====== Study material ======

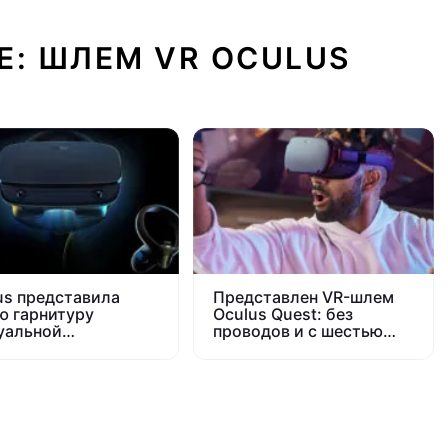
Е: ШЛЕМ VR OCULUS
us представила
Представлен VR-шлем
ю гарнитуру
Oculus Quest: без
уальной
проводов и с шестью
ности Rift S
степенями свободы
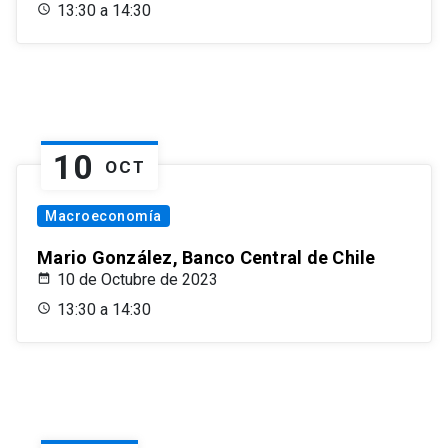
13:30 a 14:30
10
OCT
Macroeconomía
Mario González, Banco Central de Chile
10 de Octubre de 2023
13:30 a 14:30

======

Find every line in the entries above that contains the string "Banco", matching uppercase and lowercase exactly, and copy each of those lines.

Mario González, Banco Central de Chile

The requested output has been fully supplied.